Mais la recherche avance. Mark Hanson, par exemple, avait conservé dans son laboratoire de Southampton le cordon ombilical de 300 bébés nés au milieu des années 1990, et une foule de détails sur l’alimentation de leur mère pendant la grossesse. Neuf ans après, il a mesuré la masse graisseuse de ces enfants : « Ceux dont les mamans avaient un régime alimentaire très déséquilibré sont plus gros et une de leurs marques épigénétiques était bien modifiée à la naissance », constate-t-il. De l’autre côté de l’Atlantique, Frederica Perera, directrice du centre de recherche de l’université de Columbia sur la santé environnementale des enfants, mène des travaux similaires sur les effets de la pollution. Son équipe a notamment montré que plus les femmes enceintes respirent des HAP (des polluants émis notamment par les voitures), plus leurs enfants affichent un retard dans leur développement neuro-cognitif à 3 ans et une perte de QI à 5 ans.
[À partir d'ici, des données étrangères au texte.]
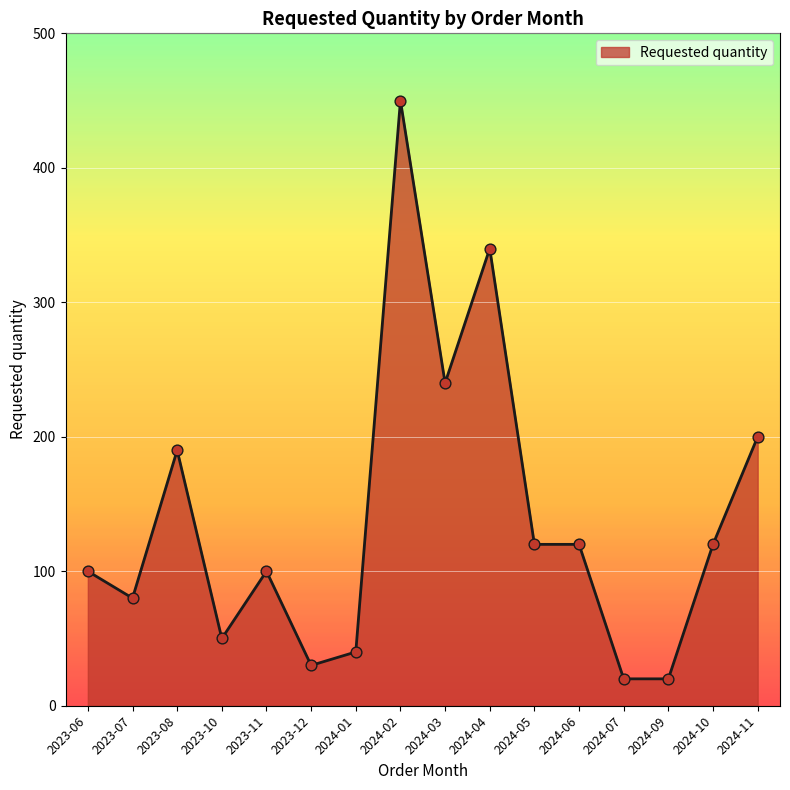

What is the change in value from 2024-05 to 2024-09?

-100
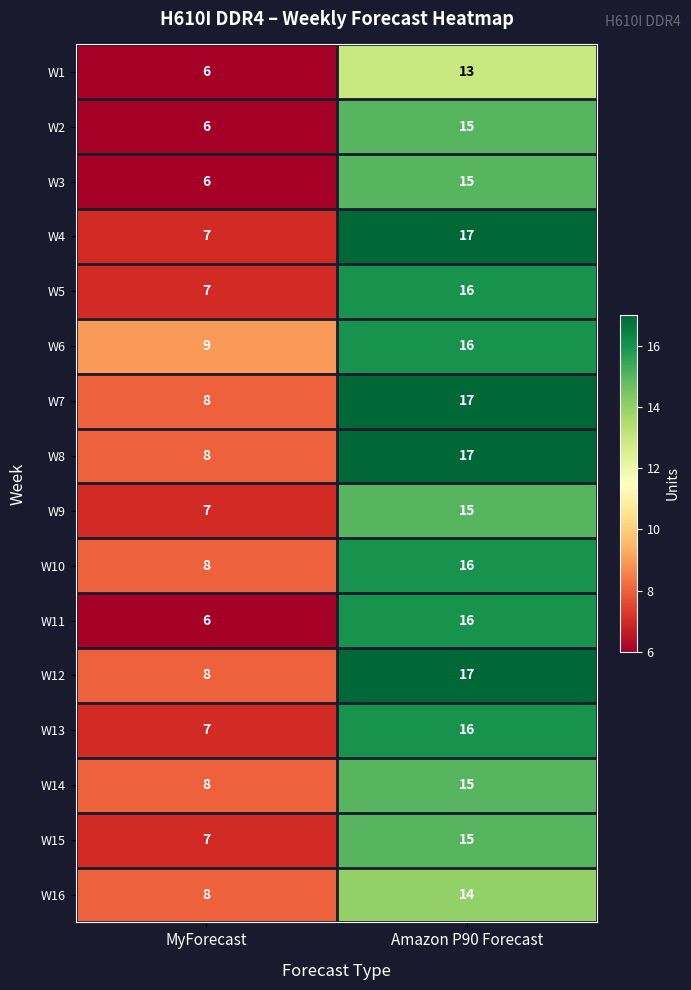

What is the total value across all series at MyForecast?

116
Elle cherche désormais les marques épigénétiques à l’appui de ce constat. « Nous avons déjà établi un lien préliminaire entre l’exposition aux HAP, des modifications dans l’épigénome et l’apparition d’un asthme », raconte-t-elle.

Les pères aussi transmettent des marques épigénétiques

Plus étonnant encore, la dépression de la mère pendant ou juste après la grossesse, ainsi que les mauvais traitements durant la petite enfance, susceptibles de perturber le développement cognitif, laisseraient aussi des traces dans l’ADN. Le Canadien Moshe Szyf l’a démontré chez le rat, le singe et l’homme : « Nous avons étudié le cerveau de morts par suicide et nous avons trouvé des variations épigénétiques importantes chez ceux qui, petits, avaient été victimes d’abus », explique-t-il.

Autant de découvertes affolantes pour les futures mamans. Si les chercheurs y voient l’opportunité de combattre l’épidémie de maladies chroniques qui frappe nos sociétés, cela va aussi allonger la liste de conseils dont elles sont déjà submergées (pas de tabac, pas d’alcool, pas de fromage au lait cru, pas de sport violent…). « Cela devient colossal. Il faudrait aussi éviter l’automédication, les embouteillages, les crèmes chargées en produits chimiques, les conserves, le stress… », insiste un chef de département gynécologie-obstétrique. A l’avenir, le suivi des grossesses sera toutefois « plus personnalisé, adapté au contexte dans lequel chaque femme vit », selon cet expert. Surtout, des expérimentations animales montrent que certaines marques épigénétiques sont transmises par le sperme. Demain, les futurs pères crouleront peut-être, eux aussi, sous les recommandations sanitaires.